Weak fault feature extraction of rolling bearing based on IHBA-SVMD-MCKD and Dynamic Threshold via Pearson and Kurtosis

Abstract Extracting weak fault features under strong background noise interference is key to early fault diagnosis of rolling bearings. A method combining the improved honey badger algorithm (IHBA), successive variational mode decomposition (SVMD), and maximum correlated kurtosis deconvolution (MCKD) is proposed. The SVMD method effectively suppresses noise while retaining key fault features. To improve feature extraction, IHBA is used as the optimization tool, and a composite index PE composed of the Pearson correlation coefficient ratio-envelope spectrum peak factor is used as the fitness function, enhancing the efficiency and stability of parameter optimization. To address the issue of incorrect IMF component selection leading to excessive noise and poor robustness, the dynamic threshold via Pearson and kurtosis is constructed, which adaptively selects IMF components rich in fault features for signal reconstruction.
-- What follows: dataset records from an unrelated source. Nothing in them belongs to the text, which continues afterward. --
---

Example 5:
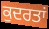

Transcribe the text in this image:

ਕੁਦਰਤਾਂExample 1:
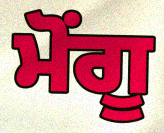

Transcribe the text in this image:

ਮੋਂਗੂ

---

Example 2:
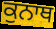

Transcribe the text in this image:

ਕੁਨਾਥ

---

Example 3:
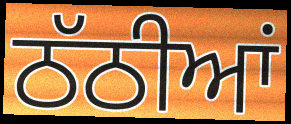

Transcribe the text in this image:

ਠੱਠੀਆਂ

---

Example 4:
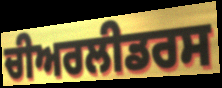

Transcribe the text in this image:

ਚੀਅਰਲੀਡਰਸ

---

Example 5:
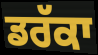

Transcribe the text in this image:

ਡਰੱਕਾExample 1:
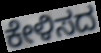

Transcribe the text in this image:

ಕೇಳಿಸದ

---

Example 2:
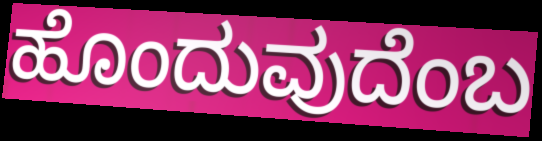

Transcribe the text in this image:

ಹೊಂದುವುದೆಂಬ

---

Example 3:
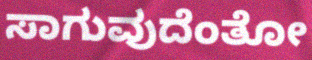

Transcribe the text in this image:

ಸಾಗುವುದೆಂತೋ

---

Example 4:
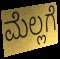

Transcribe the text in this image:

ಮೆಲ್ಲಗೆ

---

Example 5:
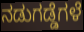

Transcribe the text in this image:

ನಡುಗಡ್ಡೆಗಳೆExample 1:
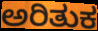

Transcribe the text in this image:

ಅರಿತುಕ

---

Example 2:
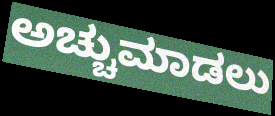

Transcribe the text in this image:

ಅಚ್ಚುಮಾಡಲು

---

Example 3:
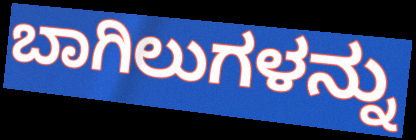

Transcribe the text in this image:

ಬಾಗಿಲುಗಳನ್ನು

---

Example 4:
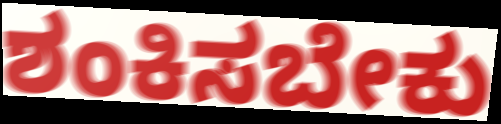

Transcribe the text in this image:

ಶಂಕಿಸಬೇಕು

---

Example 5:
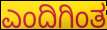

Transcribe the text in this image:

ಎಂದಿಗಿಂತ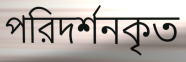
পরিদর্শনকৃতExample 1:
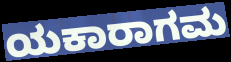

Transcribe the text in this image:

ಯಕಾರಾಗಮ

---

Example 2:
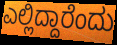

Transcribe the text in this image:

ಎಲ್ಲಿದ್ದಾರೆಂದು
MCKD can highlight continuous pulse signals obscured by noise. IHBA is used again, with a composite index EE composed of envelope entropy-envelope spectrum peak factor as the fitness function, and the SVMD-processed signal is input to MCKD. Finally, envelope demodulation is used to extract rolling bearing fault feature frequencies, significantly improving the accuracy of weak fault feature extraction. Through verification with simulated signals of early rolling bearing faults and the full-lifecycle dataset XJTU-SY, the proposed method improves the accuracy and robustness of early fault diagnosis under strong background noise and other interference factors, providing a possible solution for extracting weak fault features.